En matière de pesticides, la proposition de loi prévoit également de revenir sur une autre règle en vigueur : la séparation des activités de vente et de conseil aux agriculteurs sur l’achat de produits. Dans une recherche de compromis avec les députés, la séparation de la vente et du conseil de produits phytosanitaires est maintenue pour les fabricants de ces produits afin de pallier le risque de conflit d’intérêts. Mais la vente et le conseil sont de nouveaux autorisés pour les distributeurs, afin de tenir compte d’un effet contre-productif, celui de l’agriculteur livré à lui-même dans l’utilisation de ce produit.
Bâtiment d’élevages
L’article 3 permet lui de relever les seuils d’autorisations environnementales des bâtiments élevages. En effet, à partir d’un certain seuil, les élevages sont soumis à des règles pour des installations classées pour la protection de l’environnement (ICPE). Au-delà d’un certain seuil, la construction de bâtiments d’élevages est conditionnée à deux réunions publiques conformément à la loi Industrie verte. Le texte les remplace par de simples permanences en mairie afin de soutenir la concurrence européenne.

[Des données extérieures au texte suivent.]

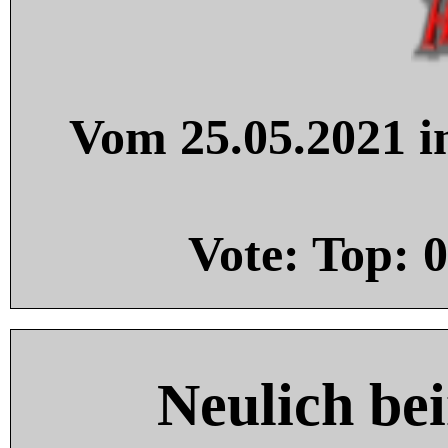
Vom 25.05.2021 in
Vote: Top:
0
Neulich be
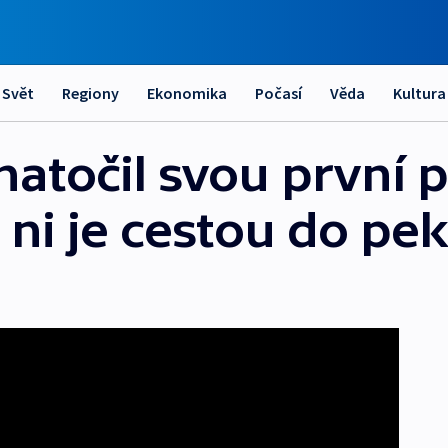
Svět
Regiony
Ekonomika
Počasí
Věda
Kultura
natočil svou první 
ni je cestou do pek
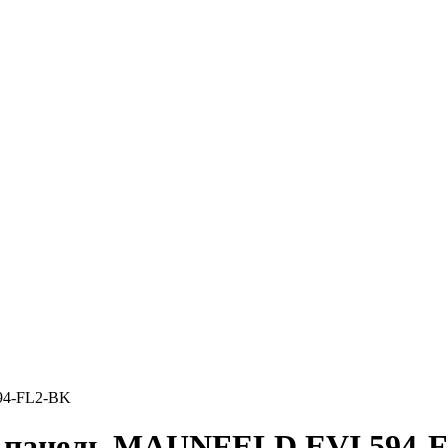
94-FL2-BK
я панель MAUNFELD EVI.594-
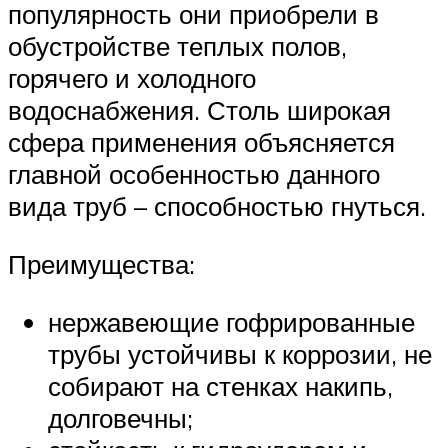
популярность они приобрели в
обустройстве теплых полов,
горячего и холодного
водоснабжения. Столь широкая
сфера применения объясняется
главной особенностью данного
вида труб – способностью гнуться.
Преимущества:
нержавеющие гофрированные
трубы устойчивы к коррозии, не
собирают на стенках накипь,
долговечны;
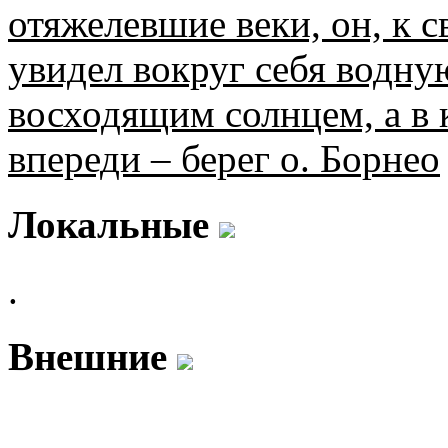
отяжелевшие веки, он, к 
увидел вокруг себя водн
восходящим солнцем, а в 
впереди – берег о. Борнео
Локальные
.
Внешние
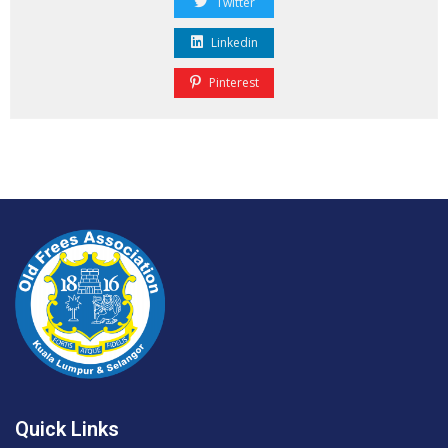
Twitter
Linkedin
Pinterest
Quick Links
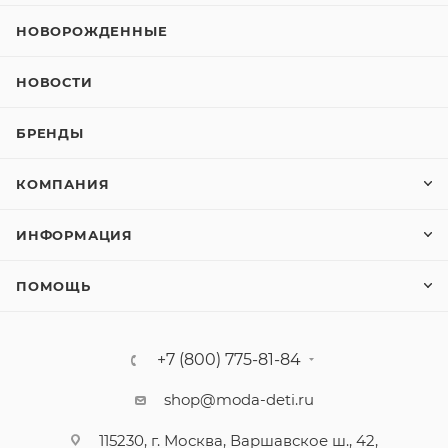
НОВОРОЖДЕННЫЕ
НОВОСТИ
БРЕНДЫ
КОМПАНИЯ
ИНФОРМАЦИЯ
ПОМОЩЬ
+7 (800) 775-81-84
shop@moda-deti.ru
115230, г. Москва, Варшавское ш., 42,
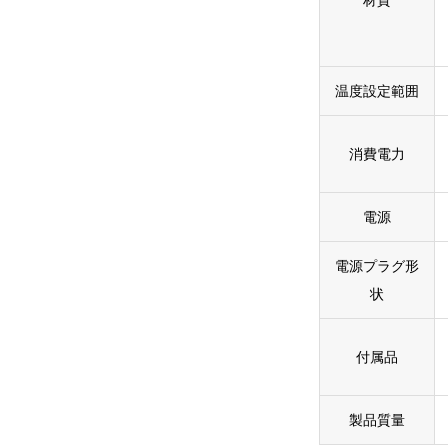
温度設定範囲
消費電力
電源
電源プラグ形
状
付属品
製品質量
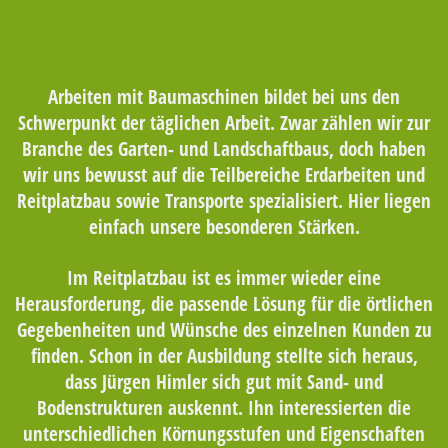
Arbeiten mit Baumaschinen bildet bei uns den
Schwerpunkt der täglichen Arbeit. Zwar zählen wir zur
Branche des Garten- und Landschaftbaus, doch haben
wir uns bewusst auf die Teilbereiche Erdarbeiten und
Reitplatzbau sowie Transporte spezialisiert. Hier liegen
einfach unsere besonderen Stärken.
Im Reitplatzbau ist es immer wieder eine
Herausforderung, die passende Lösung für die örtlichen
Gegebenheiten und Wünsche des einzelnen Kunden zu
finden. Schon in der Ausbildung stellte sich heraus,
dass Jürgen Himler sich gut mit Sand- und
Bodenstrukturen auskennt. Ihn interessierten die
unterschiedlichen Körnungsstufen und Eigenschaften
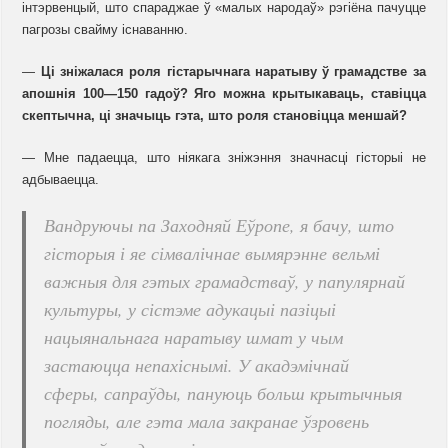
інтэрвенцый, што спараджае ў «малых народаў» рэгіёна пачуцце
пагрозы свайму існаванню.
—
Ці зніжалася роля гістарычнага наратыву ў грамадстве за
апошнія 100—150 гадоў? Яго можна крытыкаваць, ставіцца
скептычна, ці значыць гэта, што роля становіцца меншай?
— Мне падаецца, што ніякага зніжэння значнасці гісторыі не
адбываецца.
Вандруючы па Заходняй Еўропе, я бачу, што
гісторыя і яе сімвалічнае вымярэнне вельмі
важныя для гэтых грамадстваў, у папулярнай
культуры, у сістэме адукацыі пазіцыі
нацыянальнага наратыву шмат у чым
застаюцца непахіснымі. У акадэмічнай
сферы, сапраўды, пануюць больш крытычныя
погляды, але гэта мала закранае ўзровень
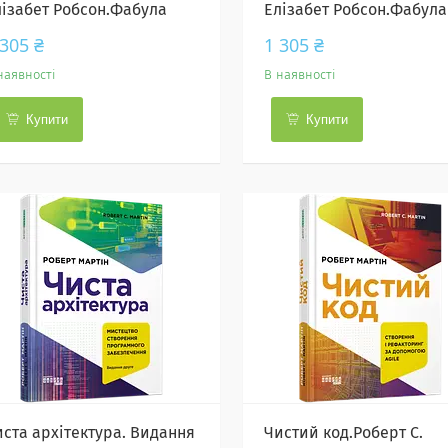
лiзабет Робсон.Фабула
Елізабет Робсон.Фабула
 305 ₴
1 305 ₴
наявності
В наявності
Купити
Купити
иста архітектура. Видання
Чистий код.Роберт С.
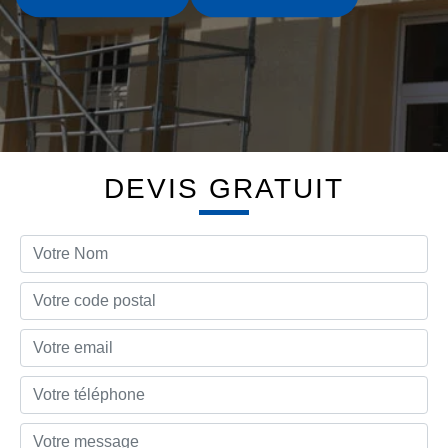
DEVIS GRATUIT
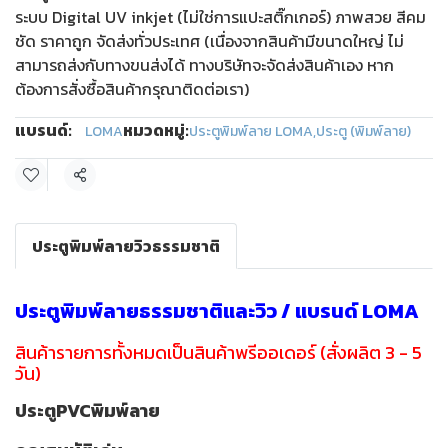
ระบบ Digital UV inkjet (ไม่ใช่การแปะสติ๊กเกอร์) ภาพสวย สีคม
ชัด ราคาถูก จัดส่งทั่วประเทศ (เนื่องจากสินค้ามีขนาดใหญ่ ไม่
สามารถส่งกับทางขนส่งได้ ทางบริษัทจะจัดส่งสินค้าเอง หาก
ต้องการสั่งซื้อสินค้ากรุณาติดต่อเรา)
แบรนด์:
หมวดหมู่:
LOMA
ประตูพิมพ์ลาย LOMA
,
ประตู (พิมพ์ลาย)
แชร์
ประตูพิมพ์ลายวิวธรรมชาติ
ประตูพิมพ์ลายธรรมชาติและวิว / แบรนด์ LOMA
สินค้ารายการทั้งหมดเป็นสินค้าพรีออเดอร์ (สั่งผลิต 3 - 5
วัน)
ประตูPVCพิมพ์ลาย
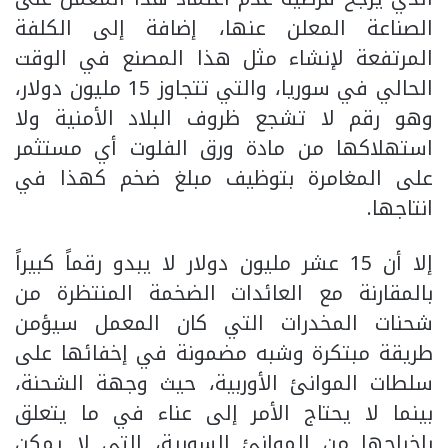
الصناعة المعلن عنها، إضافة إلى الكلفة
المرتفعة لإنشاء مثل هذا المصنع في الوقت
الحالي في سوريا، والتي تتجاوز 15 مليون دولار،
وهو رقم لا تشجع ظروف البلاد الأمنية ولا
استهلاكها من مادة ورق الفلوت أي مستثمر
على المغامرة بتوظيف مبلغ ضخم كهذا في
انتاجها.
إلا أن 15 عشر مليون دولار لا يبدو رقماً كبيراً
بالمقارنة مع العائدات الضخمة المنتظرة من
شحنات المخدرات التي كان المعمل سيؤمن
طريقة مبتكرة وشبه مضمونة في إخفائها على
سلطات الموانئ الأوربية، حيث وجهة الشحنة،
بينما لا يحتاج الأمر إلى عناء في ما يتعلق
بإخراجها من الموانئ السورية، التي لا يمكن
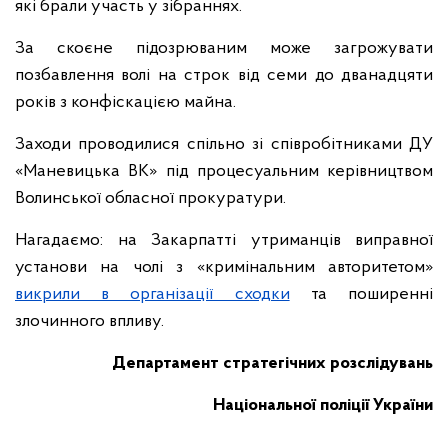
які брали участь у зібраннях.
За скоєне підозрюваним може загрожувати
позбавлення волі на строк від семи до дванадцяти
років з конфіскацією майна.
Заходи проводилися спільно зі співробітниками ДУ
«Маневицька ВК» під процесуальним керівництвом
Волинської обласної прокуратури.
Нагадаємо: на Закарпатті утриманців виправної
установи на чолі з «кримінальним авторитетом»
викрили в організації сходки
та поширенні
злочинного впливу.
Департамент стратегічних розслідувань
Національної поліції України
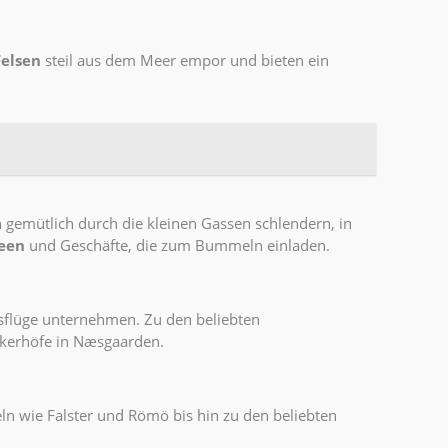
Felsen
steil aus dem Meer empor und bieten ein
n gemütlich durch die kleinen Gassen schlendern, in
een
und Geschäfte, die zum Bummeln einladen.
flüge unternehmen. Zu den beliebten
kerhöfe in Næsgaarden.
seln wie Falster und Römö bis hin zu den beliebten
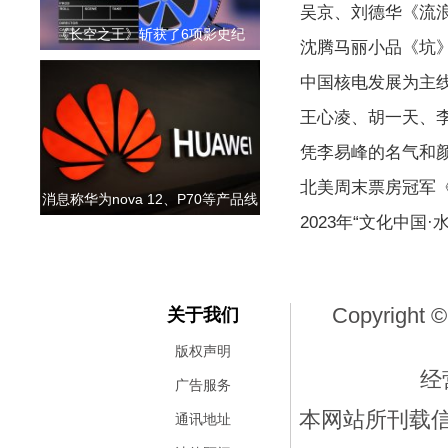
吴京、刘德华《流浪
《长空之王》斩获了6项影史纪
沈腾马丽小品《坑
中国核电发展为主
王心凌、胡一天、
凭李易峰的名气和
北美周末票房冠军
消息称华为nova 12、P70等产品线
2023年“文化中国
Copyright ©
关于我们
版权声明
经
广告服务
本网站所刊载
通讯地址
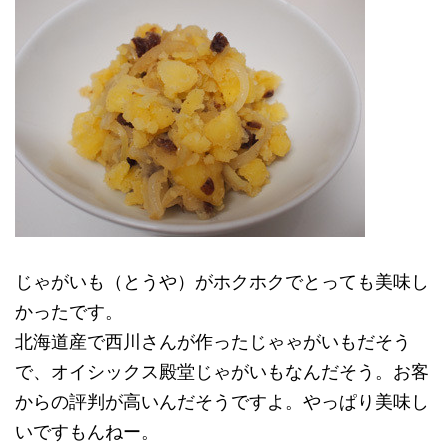
じゃがいも（とうや）がホクホクでとっても美味し
かったです。
北海道産で西川さんが作ったじゃゃがいもだそう
で、オイシックス殿堂じゃがいもなんだそう。お客
からの評判が高いんだそうですよ。やっぱり美味し
いですもんねー。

En CMP, le député écologiste, Benoît Biteau a fait valoir, en vain, que l’ICPE n’empêchait pas l’élevage mais comportait des garanties en matière de pollution, de bien-être animal. La demande de moratoire des écologistes sur l’élevage des saumons a également été rejetée malgré son vote en commission des affaires économiques de l’Assemblée.
Le rôle de l’Anses
C’était « une ligne rouge » pour le sénateur RDSE, Henri Cabanel. Le texte sorti du Sénat prévoyait la possibilité pour le gouvernement d’imposer des « priorités » dans les travaux de l’agence sanitaire nationale, mandatée depuis 2015 pour évaluer la dangerosité des pesticides mais aussi autoriser ou non leur mise sur le marché. Cette disposition a été retirée dans le cadre d’un compromis avec les députés, ce qui a permis à Henri Cabanel de voter les conclusions de la CMP. ». Désormais les agriculteurs ne sont pas soumis à d’autres réglementations que celles de l’Union européenne. On a enlevé les surtranspositions qui pesaient sur les agriculteurs. Tout ce qui est autorisé pour les Européens l’est pour les Français », résume-t-il
Mégabassines
La proposition de loi consacre un caractère « d’intérêt général majeur » aux retenues d’eau. Une façon, pour les auteurs du texte, de sécuriser l’usage agricole de la ressource. Pour rendre la disposition conforme au droit européen, seuls les stockages d’eau « qui visent spécifiquement à répondre à un enjeu de stress hydrique pour l’agriculture » et qui ont été « décidés localement, dans un cadre concerté », pourront être déclarés d’intérêt général majeur. Afin de parvenir au compromis, une mesure sur la définition des « zones humides » a été retirée.
OFB
Enfin, la proposition de Laurent Duplomb et Franck Menonville prévoit que les agents de l’Office français de la biodiversité (OFB) exerceront leurs missions sous l’autorité du préfet. Ils sont ainsi invités à privilégier « la procédure administrative, pour éviter autant que faire se peut des procédures judiciaires ». Cette mesure doit, selon les auteurs, « favoriser l’acceptabilité de la police environnementale au sein du monde agricole ».
Les conclusions de la commission mixte paritaire seront examinées au Sénat mercredi à 16h30 au Sénat et la semaine prochaine à l’Assemblée nationale.